Forgot to add, given the date shouldn't this be a Jeep Grand Cherokee?

InfamousK

810 posts

205 months

ST330 said:
Forgot to add, given the date shouldn't this be a Jeep Grand Cherokee?
'Merica

Yeah... I'll stick to the underpowered TD6 thank you.

heisthegaffer

3,840 posts

213 months

JRaj said:
Vape vents on a Rangie!..... it's a stinker!
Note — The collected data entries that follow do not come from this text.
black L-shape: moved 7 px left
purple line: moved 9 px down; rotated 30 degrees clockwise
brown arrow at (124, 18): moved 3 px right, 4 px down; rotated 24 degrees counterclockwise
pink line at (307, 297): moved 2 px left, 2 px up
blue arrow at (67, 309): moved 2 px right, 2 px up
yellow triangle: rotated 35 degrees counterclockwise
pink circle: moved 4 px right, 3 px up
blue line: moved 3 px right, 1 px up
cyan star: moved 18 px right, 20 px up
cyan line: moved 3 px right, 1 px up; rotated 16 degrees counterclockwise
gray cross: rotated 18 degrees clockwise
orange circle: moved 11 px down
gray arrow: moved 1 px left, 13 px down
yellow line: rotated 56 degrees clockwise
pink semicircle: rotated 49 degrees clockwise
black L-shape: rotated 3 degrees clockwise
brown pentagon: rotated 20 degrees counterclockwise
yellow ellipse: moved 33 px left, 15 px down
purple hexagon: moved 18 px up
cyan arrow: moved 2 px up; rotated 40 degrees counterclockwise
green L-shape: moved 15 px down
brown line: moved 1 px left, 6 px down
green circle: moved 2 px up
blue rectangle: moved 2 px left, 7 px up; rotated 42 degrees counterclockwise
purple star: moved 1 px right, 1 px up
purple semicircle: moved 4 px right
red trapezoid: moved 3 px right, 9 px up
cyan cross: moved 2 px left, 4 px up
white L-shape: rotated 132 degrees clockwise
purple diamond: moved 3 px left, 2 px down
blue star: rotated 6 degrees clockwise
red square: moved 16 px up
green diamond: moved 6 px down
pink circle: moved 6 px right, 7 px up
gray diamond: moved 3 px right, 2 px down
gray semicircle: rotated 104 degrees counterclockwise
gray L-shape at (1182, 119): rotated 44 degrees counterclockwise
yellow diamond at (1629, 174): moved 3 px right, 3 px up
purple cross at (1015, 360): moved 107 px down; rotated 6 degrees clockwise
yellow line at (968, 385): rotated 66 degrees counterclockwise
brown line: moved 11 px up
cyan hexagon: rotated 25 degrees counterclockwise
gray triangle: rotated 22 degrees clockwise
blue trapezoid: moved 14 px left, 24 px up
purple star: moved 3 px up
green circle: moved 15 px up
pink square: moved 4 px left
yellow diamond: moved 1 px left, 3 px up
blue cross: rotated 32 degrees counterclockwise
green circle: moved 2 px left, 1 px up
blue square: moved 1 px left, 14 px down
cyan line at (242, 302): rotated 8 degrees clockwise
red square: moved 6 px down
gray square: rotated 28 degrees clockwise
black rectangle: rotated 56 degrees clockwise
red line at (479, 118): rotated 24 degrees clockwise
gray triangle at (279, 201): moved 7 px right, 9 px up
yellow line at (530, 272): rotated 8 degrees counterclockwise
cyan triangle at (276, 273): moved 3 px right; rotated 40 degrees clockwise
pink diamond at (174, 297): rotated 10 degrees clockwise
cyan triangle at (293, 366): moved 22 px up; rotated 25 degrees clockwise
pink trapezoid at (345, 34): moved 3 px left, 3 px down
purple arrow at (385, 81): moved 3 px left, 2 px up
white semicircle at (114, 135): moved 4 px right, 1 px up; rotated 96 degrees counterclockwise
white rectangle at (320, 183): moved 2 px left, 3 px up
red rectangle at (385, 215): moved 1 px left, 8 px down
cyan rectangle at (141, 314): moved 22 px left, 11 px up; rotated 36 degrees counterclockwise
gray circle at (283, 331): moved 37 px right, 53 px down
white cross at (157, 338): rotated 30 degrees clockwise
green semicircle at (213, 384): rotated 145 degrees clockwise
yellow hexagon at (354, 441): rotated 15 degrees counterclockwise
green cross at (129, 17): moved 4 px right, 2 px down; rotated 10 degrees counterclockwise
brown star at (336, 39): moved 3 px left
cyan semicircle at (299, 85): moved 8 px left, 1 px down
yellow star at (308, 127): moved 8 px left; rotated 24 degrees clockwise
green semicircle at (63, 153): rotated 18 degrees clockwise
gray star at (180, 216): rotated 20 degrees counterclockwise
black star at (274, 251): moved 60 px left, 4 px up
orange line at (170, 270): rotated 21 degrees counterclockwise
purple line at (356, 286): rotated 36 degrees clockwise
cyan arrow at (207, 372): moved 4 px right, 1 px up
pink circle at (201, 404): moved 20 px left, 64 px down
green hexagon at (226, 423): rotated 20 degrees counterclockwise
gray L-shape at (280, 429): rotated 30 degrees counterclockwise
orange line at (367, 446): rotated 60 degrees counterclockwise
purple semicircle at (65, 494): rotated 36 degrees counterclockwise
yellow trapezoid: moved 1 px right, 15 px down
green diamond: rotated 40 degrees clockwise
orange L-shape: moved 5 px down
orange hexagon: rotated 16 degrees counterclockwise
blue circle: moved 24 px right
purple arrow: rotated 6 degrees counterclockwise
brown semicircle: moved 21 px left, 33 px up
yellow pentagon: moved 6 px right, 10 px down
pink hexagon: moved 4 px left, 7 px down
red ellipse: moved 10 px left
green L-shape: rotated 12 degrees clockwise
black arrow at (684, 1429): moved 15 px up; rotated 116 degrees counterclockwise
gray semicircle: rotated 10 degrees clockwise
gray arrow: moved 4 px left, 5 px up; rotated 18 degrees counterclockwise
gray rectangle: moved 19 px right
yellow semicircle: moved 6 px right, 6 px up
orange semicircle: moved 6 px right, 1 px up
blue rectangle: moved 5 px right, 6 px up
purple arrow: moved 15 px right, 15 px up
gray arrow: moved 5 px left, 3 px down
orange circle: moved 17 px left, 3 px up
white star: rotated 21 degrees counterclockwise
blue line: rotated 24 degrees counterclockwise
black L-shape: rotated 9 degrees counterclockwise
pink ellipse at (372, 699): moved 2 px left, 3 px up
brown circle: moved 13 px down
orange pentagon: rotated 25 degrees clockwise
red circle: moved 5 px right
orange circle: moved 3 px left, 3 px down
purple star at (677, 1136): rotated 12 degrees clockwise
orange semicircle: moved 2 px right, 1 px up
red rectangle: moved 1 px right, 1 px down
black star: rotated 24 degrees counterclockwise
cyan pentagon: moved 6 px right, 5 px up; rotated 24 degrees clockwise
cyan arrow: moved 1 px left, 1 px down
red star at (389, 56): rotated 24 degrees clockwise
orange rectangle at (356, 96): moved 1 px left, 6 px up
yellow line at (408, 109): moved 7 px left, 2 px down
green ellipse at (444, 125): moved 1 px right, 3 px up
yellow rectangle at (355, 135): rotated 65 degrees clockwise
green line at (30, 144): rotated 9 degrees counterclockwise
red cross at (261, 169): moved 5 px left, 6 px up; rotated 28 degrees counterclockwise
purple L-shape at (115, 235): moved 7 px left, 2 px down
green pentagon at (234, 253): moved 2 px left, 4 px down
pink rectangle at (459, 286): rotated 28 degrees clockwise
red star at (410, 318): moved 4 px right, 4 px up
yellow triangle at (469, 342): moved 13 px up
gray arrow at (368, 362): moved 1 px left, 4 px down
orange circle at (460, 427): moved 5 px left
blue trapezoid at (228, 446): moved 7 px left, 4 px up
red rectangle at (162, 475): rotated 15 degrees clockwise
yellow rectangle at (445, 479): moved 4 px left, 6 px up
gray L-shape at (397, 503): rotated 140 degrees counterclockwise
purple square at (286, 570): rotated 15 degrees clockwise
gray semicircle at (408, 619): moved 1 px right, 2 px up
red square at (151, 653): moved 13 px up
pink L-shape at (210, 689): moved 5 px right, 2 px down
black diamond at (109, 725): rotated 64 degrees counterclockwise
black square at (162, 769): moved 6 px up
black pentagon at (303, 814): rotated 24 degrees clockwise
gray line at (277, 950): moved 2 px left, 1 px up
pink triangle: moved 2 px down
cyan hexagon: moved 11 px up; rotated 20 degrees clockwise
Edited by JRaj on Friday 4th July 04:57
I detest those stty deflectors. What is the point of them?

FrankandLynn

24 posts

8 months

On Range Rover models, Matt at High Peak recommends always allowing at least the purchase price again, on top of the purchase price, to cover for the repairs that will inevitably be needed. Sage advice but on this one even that may be wishful thinking. Better to export it to a faraway country where testing and safety standards are less demanding. At least there you will look like the king of your village and not the clown three doors away with another piece of junk immobile on the front lawn.

LightweightLouisDanvers

2,513 posts

58 months

No much as I love Range Rovers I just wouldn't sleep if I owned this over worry about what is going to fail next.

Demonix

658 posts

227 months

Shiny on the outside, grubby interior and a high potential for financially ruinous borkage - ownership likely to be as painful as Mrs Shed whacking you in the plums with her newly purchased spiked mace! Hard pass...

grumpy52

5,828 posts

181 months

At this point in the vehicles lifespan it's not if it's when it empties your wallet .

Art Keller

830 posts

94 months

Buy it for someone you hate.........you wont be disappointed

Triumph Man

9,098 posts

183 months

Not with all that wideboy meathead shiny st on it, and anyone who can't be bothered to put on the world's simplest wiper blades to fit isn't worth dealing with.